Vêm aí os russos

Internacional

Apesar do histerismo de Nuno Rogeiro, o Washington Post já veio dizer que os aviões russos não violaram a soberania do espaço aéreo português. Mas vamos supor que sim. Vamos supor que há espaço para mergulharmos colectivamente no delírio de que os russos se arrogaram no direito de voar nos céus do nosso país. Façamo-lo uma vez que há tempo e que o ébola já abandonou as preocupações dos principais órgãos de comunicação social. Enquanto não houver brancos a morrer da doença, deixemos os negros às mãos dos únicos que deles se preocupam: os médicos cubanos.

Para já, dediquemo-nos aos russos que se atreveram a violar o nosso território. E é correcto falar-se de violação porque jamais nos últimos anos Portugal havia sofrido tamanha humilhação.

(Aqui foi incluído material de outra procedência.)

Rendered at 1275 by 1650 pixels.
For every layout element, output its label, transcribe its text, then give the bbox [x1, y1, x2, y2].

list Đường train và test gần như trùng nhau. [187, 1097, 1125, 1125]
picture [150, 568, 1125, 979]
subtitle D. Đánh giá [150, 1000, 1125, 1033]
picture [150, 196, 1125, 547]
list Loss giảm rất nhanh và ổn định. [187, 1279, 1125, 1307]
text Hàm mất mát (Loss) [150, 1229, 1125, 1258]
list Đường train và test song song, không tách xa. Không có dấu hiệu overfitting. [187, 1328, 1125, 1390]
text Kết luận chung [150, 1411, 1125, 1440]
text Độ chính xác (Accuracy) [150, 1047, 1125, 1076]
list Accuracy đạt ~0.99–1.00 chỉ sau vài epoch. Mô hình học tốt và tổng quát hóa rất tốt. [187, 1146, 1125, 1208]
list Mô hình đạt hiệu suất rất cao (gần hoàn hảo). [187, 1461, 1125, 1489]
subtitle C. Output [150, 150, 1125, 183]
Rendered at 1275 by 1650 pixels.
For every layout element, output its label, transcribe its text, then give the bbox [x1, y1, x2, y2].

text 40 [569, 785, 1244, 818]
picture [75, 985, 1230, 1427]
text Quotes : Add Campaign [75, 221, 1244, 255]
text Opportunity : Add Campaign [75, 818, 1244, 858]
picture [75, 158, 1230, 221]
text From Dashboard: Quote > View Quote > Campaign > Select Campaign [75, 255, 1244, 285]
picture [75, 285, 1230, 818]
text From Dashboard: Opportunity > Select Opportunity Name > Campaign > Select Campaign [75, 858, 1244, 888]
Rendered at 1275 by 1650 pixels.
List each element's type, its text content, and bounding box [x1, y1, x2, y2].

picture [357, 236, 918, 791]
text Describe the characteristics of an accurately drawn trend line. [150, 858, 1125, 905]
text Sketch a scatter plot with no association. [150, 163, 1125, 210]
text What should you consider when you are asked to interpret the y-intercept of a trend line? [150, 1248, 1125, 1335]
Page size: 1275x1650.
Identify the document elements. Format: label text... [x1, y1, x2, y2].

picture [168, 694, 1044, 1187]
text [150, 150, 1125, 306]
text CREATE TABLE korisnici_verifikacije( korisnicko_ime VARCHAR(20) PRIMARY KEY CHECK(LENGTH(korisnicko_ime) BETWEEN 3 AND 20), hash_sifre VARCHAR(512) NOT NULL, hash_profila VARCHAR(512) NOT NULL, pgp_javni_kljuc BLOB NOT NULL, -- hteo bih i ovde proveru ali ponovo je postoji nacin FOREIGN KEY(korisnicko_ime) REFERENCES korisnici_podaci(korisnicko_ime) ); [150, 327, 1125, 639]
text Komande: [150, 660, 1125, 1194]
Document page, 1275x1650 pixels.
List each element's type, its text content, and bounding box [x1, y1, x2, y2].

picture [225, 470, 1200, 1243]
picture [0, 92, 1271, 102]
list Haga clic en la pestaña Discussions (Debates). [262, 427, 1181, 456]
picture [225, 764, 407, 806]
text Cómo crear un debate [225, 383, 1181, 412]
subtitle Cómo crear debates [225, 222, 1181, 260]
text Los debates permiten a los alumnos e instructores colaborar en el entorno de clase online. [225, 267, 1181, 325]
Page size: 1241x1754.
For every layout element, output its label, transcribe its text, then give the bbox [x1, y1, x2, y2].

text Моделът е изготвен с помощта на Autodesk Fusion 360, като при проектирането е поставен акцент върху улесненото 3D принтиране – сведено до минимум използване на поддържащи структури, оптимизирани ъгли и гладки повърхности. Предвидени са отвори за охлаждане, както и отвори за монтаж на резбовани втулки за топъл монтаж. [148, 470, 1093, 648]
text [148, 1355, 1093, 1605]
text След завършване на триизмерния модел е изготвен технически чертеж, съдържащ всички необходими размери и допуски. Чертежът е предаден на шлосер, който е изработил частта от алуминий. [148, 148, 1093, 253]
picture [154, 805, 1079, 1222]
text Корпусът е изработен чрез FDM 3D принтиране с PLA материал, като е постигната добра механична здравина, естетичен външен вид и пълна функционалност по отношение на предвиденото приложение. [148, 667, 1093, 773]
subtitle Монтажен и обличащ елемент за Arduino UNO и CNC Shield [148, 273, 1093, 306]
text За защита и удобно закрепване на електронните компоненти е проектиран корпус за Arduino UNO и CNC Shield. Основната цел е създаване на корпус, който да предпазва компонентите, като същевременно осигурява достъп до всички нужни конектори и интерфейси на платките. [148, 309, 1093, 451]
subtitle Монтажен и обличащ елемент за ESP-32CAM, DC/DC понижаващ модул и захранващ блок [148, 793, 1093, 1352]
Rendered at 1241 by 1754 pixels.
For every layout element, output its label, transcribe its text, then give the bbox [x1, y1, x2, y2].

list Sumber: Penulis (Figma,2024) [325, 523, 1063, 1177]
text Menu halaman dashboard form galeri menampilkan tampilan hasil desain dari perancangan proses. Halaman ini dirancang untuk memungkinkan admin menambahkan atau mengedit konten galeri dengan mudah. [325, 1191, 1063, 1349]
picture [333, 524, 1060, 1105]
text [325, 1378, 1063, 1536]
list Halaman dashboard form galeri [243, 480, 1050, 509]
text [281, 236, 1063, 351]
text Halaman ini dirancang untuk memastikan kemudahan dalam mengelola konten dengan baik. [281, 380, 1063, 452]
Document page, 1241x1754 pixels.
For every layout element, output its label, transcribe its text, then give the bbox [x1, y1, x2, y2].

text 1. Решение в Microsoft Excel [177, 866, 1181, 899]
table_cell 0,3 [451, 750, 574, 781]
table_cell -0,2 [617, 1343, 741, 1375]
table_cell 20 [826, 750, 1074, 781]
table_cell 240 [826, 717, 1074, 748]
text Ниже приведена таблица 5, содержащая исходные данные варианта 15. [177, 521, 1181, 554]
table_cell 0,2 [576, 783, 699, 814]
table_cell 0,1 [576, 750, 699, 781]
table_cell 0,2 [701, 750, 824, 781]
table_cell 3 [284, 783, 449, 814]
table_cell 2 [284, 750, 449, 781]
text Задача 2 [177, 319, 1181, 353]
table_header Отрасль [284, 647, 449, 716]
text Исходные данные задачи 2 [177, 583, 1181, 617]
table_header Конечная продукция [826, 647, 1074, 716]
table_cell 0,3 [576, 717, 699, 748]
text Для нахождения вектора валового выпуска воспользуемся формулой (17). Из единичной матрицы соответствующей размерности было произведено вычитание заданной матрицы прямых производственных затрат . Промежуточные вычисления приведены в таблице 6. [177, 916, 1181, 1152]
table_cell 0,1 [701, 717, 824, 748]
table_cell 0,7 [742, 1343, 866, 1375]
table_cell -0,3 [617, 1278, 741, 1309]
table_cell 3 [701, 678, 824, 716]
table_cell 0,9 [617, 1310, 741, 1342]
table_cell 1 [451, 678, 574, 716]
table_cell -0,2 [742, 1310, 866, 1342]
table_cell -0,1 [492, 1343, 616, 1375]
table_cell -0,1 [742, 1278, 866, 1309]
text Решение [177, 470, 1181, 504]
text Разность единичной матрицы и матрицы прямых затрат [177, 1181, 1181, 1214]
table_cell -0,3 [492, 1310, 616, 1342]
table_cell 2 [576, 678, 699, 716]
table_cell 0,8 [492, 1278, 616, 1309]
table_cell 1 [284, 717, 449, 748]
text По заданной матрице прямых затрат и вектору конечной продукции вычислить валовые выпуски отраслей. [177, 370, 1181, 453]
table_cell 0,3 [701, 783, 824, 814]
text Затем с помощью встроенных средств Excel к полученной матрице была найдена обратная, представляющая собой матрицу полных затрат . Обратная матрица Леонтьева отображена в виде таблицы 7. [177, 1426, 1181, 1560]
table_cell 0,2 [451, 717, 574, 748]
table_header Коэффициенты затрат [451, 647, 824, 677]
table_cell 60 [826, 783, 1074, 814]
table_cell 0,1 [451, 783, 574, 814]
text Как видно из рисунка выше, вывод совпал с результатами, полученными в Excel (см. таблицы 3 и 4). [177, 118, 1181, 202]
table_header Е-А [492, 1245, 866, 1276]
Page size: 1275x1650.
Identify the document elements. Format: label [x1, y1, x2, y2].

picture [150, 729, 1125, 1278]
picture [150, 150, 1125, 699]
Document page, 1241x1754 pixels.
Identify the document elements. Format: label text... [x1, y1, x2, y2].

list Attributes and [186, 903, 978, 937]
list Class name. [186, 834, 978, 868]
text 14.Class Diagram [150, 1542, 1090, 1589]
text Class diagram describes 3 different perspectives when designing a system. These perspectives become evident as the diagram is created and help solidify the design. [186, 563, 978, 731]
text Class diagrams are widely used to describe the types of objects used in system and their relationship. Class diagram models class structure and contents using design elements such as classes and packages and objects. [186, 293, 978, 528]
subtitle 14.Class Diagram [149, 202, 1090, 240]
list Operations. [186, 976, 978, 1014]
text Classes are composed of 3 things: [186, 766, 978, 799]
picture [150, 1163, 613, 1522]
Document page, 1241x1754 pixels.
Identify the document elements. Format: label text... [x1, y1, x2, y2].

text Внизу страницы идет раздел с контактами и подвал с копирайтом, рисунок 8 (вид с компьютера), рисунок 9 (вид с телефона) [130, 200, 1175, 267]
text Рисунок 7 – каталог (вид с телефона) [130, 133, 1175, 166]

Afinal, não estamos submetidos há várias décadas às decisões de Bruxelas e há vários anos às decisões do FMI. Se vivêssemos num país onde crianças acabam no hospital porque os pais não têm dinheiro para as alimentar, se vivêssemos num país onde doentes oncológicos acabam numa maca no meio da rua, se vivêssemos num país onde uma família acaba despejada da sua casa porque não pagou um imposto automóvel, se vivêssemos num desses países terceiro-mundistas em que os governos vivem à sombra da corrupção e se dedicam a esquartejar o que é propriedade de todos para o vender por tuta e meia às grandes multinacionais estrangeiras, então, sim, escusado será dizer que não teríamos qualquer preocupação com que dois aviões militares tenham sobrevoado o nosso espaço aéreo.

A soberania nacional é um dos elementos fundamentais para que o nosso povo possa conduzir os seus destinos sem qualquer ingerência externa. Não quero que nenhum aparelho militar estrangeiro entre em território nacional. Mas que a imprensa dê importância à mera aproximação de aeronaves russas quando nos Açores temos aviões norte-americanos estacionados de forma permanente parece-me anedótico. Mais anedótico se pensarmos que por aqui passaram voos secretos com prisioneiros destinados às câmaras da tortura da CIA. O que me parece útil discutir é a dissolução da NATO e o fim da ingerência dos Estados Unidos e da União Europeia na Ucrânia, Síria, Líbia e Iraque. O que me parece útil discutir é a ruptura de Portugal com instituições como o FMI. O que me parece útil discutir é a ruptura com a troika nacional que há quatro décadas ataca os direitos conquistados através da luta e desmantela as funções sociais do Estado. O que me parece útil discutir é a reconquista da soberania sobre o futuro colectivo do nosso povo.